Continue the all-time Germany World Cup XI article from the point where it stops.

Extracted text.

****************************************

All-Time Germany World Cup XI

The flow of information during this World Cup has been phenomenal. There has never been more information, apps or websites available to football fanatics who want to follow the beautiful game. One of those sites allows its users to create their ultimate XI for the English national team. Creating such a team does entail a lot of history and it makes the user aware of the historic importance of the current tournament. Today history might be in the making as Germany takes on Portugal. Let’s take a closer look at the German World Cup history, and the best players throughout the long and illustrious German World Cup history.

Goalkeeper – Oliver Kahn

Some players are simply born at the wrong time. Oliver Kahn was one of a kind and probably the best goalkeeper we have seen in the Bundesliga over the years. However, the generation of German players who were playing with him in the national team after he had taken over as Germany number 1 weren’t of the same quality as Kahn. The dire displays at the Euros in 2000 and 2004 came as a consequence of too little quality available. The World Cup wedged in between those two dreadful tournaments was a memorable one, because of the Germany national team’s tragic hero Oliver Kahn.

In the first six matches of the World Cup in Japan and South Korea Kahn showed the entire world why his nickname was ‘Titan’. One great save was followed by an even better one, slowly but surely the world started to wonder if Kahn was unbeatable between the sticks. It’s fair to say that Kahn probably was in the form of his life at the time. Unfortunately there was no happy end to this story, as it was Kahn’s mistake in the final against Brazil which allowed Ronaldo to grab a goal.

Right back – Berti Vogts

A career in the national team which strecthed over 11 years, 96 caps and 1 goal, winning the EUROs with Germany as a coach, but there is one thing that Berti Vogts is famous more than anything else: He was the man who had to face the Dutch midfield maestro Johan Cruyff in the 1974 World Cup final.

The game got off to the worst possible start, as Cruyff broke through and was fouled in the box after two minutes. Neeskens gave the Netherlands the lead from the spot and Germany was on the back foot from the start of the match. Vogts had been advised by national team Helmut Schön that he should start waging battle with Cruyff 30 meters in front of the goal. The Gladbach player himself thought that the idea was madness, but proceeded as his coach wanted at that the start of the match. The first period of the match saw the Dutch national team controlling the match entirely, which prompted Vogts to go the sideline telling his coach:

I’ll do it my way now!

Despite his coach’s objections Vogts did just that, and as the game progressed Cruyff started to become more and more unhappy with himself and his team’s performance. Vogts, who was also known as “The terrier” during his playing days, states these days that it a team performance which secured Germany the title. However, there’s little doubt that his performance against one of the greatest players that the game has ever seen was amongst the key factors in that win.

****************************************

Supplied entries.
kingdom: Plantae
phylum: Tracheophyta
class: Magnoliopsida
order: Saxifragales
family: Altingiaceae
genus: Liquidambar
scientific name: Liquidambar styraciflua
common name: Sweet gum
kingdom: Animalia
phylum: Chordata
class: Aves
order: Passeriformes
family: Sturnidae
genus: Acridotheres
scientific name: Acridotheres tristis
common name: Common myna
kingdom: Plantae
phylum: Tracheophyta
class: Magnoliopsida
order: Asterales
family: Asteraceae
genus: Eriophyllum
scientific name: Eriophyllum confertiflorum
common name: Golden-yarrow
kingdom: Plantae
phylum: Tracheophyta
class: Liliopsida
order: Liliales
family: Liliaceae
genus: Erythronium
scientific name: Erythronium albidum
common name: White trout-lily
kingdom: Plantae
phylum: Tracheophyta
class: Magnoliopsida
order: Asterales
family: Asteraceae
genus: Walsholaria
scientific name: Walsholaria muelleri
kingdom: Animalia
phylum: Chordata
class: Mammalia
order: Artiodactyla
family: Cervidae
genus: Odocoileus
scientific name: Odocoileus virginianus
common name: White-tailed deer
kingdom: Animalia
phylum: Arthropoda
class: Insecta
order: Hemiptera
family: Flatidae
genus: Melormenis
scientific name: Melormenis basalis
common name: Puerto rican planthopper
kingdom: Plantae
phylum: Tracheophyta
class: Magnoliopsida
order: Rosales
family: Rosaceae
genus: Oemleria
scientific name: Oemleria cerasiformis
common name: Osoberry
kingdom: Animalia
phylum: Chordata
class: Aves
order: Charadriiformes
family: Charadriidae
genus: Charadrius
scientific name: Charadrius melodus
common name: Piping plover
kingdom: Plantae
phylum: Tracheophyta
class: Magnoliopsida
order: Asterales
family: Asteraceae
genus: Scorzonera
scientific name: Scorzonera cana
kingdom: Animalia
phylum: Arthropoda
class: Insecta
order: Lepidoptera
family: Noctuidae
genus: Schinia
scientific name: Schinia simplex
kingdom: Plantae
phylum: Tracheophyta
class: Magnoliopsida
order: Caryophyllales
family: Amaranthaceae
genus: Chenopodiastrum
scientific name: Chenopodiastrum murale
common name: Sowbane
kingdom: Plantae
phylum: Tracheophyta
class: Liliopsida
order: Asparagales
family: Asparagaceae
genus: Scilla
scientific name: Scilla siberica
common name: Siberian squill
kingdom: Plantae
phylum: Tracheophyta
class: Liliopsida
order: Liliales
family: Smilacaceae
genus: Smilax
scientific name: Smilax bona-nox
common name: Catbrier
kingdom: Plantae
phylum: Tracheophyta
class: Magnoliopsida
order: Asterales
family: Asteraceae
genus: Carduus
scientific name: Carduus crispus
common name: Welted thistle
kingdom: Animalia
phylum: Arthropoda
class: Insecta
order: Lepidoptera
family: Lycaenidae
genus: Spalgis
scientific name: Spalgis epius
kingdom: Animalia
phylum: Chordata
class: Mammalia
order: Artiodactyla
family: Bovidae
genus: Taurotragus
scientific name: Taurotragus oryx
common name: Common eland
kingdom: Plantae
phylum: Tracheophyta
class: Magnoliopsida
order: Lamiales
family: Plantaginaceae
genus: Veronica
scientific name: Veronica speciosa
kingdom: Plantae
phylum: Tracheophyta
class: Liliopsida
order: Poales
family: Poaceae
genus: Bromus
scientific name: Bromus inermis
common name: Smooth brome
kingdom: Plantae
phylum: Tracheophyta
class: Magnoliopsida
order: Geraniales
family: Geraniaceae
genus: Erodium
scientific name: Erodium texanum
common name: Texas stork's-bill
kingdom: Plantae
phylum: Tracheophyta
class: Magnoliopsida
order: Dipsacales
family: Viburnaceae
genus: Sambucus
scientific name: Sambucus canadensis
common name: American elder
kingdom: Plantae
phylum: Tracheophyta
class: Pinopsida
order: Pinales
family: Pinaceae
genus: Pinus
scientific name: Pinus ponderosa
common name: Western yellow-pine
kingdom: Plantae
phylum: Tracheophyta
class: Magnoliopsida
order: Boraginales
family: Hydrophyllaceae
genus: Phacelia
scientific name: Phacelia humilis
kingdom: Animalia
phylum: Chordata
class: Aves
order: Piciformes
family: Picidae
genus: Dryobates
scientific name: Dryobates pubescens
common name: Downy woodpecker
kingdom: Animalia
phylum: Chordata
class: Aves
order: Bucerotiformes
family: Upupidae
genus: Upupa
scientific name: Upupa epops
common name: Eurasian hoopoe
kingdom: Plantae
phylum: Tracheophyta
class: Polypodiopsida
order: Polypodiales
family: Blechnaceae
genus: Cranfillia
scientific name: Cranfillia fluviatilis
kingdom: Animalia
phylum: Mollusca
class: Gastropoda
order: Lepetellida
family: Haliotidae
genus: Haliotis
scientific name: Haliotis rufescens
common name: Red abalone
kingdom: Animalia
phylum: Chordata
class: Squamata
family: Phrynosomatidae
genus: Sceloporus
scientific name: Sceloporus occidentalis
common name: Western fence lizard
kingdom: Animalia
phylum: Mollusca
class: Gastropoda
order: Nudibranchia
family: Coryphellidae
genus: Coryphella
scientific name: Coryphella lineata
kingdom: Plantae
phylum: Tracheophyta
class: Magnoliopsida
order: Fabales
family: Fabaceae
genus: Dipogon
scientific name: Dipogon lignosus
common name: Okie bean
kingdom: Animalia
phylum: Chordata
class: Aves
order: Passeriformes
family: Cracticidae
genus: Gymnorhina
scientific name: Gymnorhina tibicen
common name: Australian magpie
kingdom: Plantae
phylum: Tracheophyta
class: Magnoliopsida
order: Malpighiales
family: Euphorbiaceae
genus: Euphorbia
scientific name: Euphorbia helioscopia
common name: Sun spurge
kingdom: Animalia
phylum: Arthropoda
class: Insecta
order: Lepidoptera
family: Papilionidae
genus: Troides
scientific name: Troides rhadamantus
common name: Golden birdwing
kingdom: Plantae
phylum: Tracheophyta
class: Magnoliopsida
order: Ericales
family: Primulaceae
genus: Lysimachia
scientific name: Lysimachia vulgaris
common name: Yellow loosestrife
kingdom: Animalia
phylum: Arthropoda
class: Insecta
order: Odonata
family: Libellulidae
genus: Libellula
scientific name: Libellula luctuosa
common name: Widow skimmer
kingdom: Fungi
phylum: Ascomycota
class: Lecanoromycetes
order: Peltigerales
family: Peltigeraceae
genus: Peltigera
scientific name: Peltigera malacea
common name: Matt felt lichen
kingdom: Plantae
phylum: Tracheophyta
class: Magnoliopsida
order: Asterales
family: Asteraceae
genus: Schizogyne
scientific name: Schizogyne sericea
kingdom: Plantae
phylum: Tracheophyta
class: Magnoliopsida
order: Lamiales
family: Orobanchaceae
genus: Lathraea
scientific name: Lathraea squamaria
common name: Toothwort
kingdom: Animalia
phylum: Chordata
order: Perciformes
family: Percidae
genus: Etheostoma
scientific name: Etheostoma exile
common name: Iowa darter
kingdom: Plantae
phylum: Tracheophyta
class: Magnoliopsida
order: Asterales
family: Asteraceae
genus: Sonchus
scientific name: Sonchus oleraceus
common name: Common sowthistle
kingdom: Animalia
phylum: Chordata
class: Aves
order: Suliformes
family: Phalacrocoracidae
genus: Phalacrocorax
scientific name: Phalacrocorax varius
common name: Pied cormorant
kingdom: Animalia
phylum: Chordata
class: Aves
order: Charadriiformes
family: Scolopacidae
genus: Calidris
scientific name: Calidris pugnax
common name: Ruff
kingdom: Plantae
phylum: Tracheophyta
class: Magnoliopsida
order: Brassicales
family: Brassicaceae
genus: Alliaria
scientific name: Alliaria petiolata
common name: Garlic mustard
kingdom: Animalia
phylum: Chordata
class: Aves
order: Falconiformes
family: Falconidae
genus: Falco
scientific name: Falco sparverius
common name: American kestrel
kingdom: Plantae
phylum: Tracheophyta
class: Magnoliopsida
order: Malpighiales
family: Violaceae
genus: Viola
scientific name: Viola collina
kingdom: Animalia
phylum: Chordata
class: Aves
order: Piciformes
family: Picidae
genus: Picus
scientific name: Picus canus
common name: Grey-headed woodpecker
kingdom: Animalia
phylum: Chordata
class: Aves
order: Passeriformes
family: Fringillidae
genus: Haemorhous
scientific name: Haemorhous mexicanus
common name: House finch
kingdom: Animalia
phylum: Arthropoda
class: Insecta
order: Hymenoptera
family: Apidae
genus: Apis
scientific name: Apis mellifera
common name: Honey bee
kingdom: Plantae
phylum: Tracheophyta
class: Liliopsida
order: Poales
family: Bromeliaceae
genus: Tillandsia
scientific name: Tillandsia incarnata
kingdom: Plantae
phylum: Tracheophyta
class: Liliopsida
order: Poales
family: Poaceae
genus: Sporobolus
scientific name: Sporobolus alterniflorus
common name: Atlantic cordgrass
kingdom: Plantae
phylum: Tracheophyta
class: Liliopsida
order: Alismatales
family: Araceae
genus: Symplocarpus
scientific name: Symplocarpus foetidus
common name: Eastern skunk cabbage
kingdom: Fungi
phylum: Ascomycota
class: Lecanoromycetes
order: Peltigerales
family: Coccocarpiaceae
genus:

****************************************

Task response.
Centre back – Jürgen Kohler

His football boots may have had three stripes, but as a kid Kohler did have to put on third stripe himself, because his mother couldn’t afford proper Adidas shoes. His mother had to provide for herself and her kids, because her husband and Kohler’s father had died. Having grown up with modest means instilled a few very important values within Kohler. He has always known the value of hard work and he has certainly shown that on the pitch. Few players have been as committed on the pitch as the former Bayern, Dortmund and Juve player.

Kohler played all of the matches in the knock out stages of the 1990 World Cup, which saw Germany concede 2 goals in four matches. His stellar performances were amongst the keys for Germany’s last triumph in this tournament. Kohler featured in three World Cups and played a total of 105 matches for the German national team.

Centre back(Libero) – Franz Beckenbauer

The fact that Beckenbauer has won the European Championship and the World Cup as a player and as a coach, are in itself good enough reasons to make him one of the candidates for the all time Germany World Cup XI. However, one shouldn’t underestimate the impact Beckenbauer had on German football and the game of the German national team.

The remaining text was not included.